「いい話だなー」率の高い注目脚本家を直撃!『ちびまる子ちゃん』脚本・高橋幹子インタビュー!! 知ってそうで意外と知らない『まるちゃん』制作現場とは!?
―― やっぱりプレッシャーも大きかったんですね。
高橋 ええ。でも『まるちゃん』ですよ、挑戦しない人はいませんよ! 周りからよく言われます、「空きがあるならぜひやってみたい」と(笑)。国民的なアニメですし、さくらももこ先生の作品に携われるということで、もう参加する以外の選択肢はありませんでしたね。何とかしてこのチャンスを掴みたい! という一心でしたね。
―― 高橋さんが脚本として参加されるようになって、最初の作品がオンエアされるまでの経緯をお聞きしたいのですが。

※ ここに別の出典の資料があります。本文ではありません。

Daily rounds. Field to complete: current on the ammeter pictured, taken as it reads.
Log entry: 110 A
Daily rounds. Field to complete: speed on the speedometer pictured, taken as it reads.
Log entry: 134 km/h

高橋 初めての作品は第884話(Bパート)「『たまちゃん、藤木の紹介に悩む』の巻」(12年12月2日放送)ですね。これは高木(淳)監督が自ら絵コンテを描いてくださいました!
熊谷那美(以下、「熊谷」) あ、そのお話、私が制作進行を担当していました!
―― 演出・絵コンテを担当している方が複数いらっしゃるんですよね。
熊谷 基本的には5人でローテーション組んで担当してもらっていますが、この時はスケジュールがきつくて、監督が「Bパートは俺がやるよ」と言ってくださったんです。
―― 高橋さんのデビュー作を監督が担当したのは偶然だったんですね?
高橋 あら、たまたまだったんですね? 聞かなきゃよかった、選んでくれたのかと思っていたのに(笑)。

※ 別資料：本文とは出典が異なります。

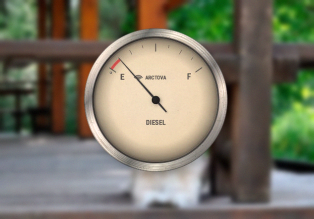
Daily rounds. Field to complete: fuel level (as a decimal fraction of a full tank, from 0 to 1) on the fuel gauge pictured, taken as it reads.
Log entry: 0.125
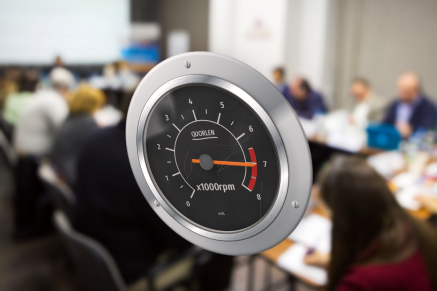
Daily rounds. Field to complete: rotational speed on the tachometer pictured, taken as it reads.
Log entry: 7000 rpm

熊谷 でも脚本を読んで俺がやると言ってくれたんですよ。
―― 脚本は具体的にどんな段階を踏んで、作られていくものなんですか?
高橋 まずネタ出し会議が2カ月に一度あります。大体半年後にオンエアされるお話を、今だったら来年の5~6月に放送される分のお話のネタを、会議で脚本家から提出するんです。季節的にはちょうど真逆になるので、ちょっと大変ですが(笑)。
熊谷 会議は監督、日本アニメーションのプロデューサーと文芸担当――現在は私ですね、あとフジテレビのプロデューサーさん、さくらプロダクションさんのご担当の方の5人でやります。そこでネタが採用されたら、各ライターさんにネタをお戻しして、プロットづくりからお願いしています。
高橋 プロット=あらすじをA4用紙3~4枚ぐらいにまとめたものを提出します。このプロットにNGが3回出るまでにOKをもらわないと、脚本執筆に移れないんです。
―― ネタ出し会議を通っても、プロットが通らないと脚本にならない?
高橋 そうですそうです。ネタからプロットから移行しても、いざ書き始めてみると意外とお話が進まない、というケースもありまして。
だからOKが出なかった場合は、より良くなるようにブレスト(ブレインストーミング。 集団でアイデアを出す会議)して、改良を重ねて。それでOKが出たら、脚本に取り掛かっていきます。この脚本も、基本NGが3回出るまでに上手くいかないときは、そのお話は「どこかが上手くいってない」ということで採用されません。
―― それはなかなか厳しいですね……。
高橋 私も最初に条件を聞いたときは厳しいと思いましたね。ただ、やっぱり面白いお話というのはすんなり通りますからね、これは何年かやってみてわかったんですけど。もちろんちゃんと途中で直しはするんですけど、やっぱりお話の芯がしっかりしているものは、進行が早い。芯がブレているものは、「ん?」と何かが引っかかりやはりなかなか進まない。だから自然と、このスタイルが出来上がったんじゃないでしょうか。
熊谷 そうですね、長い間、そういうやり方と聞いてます。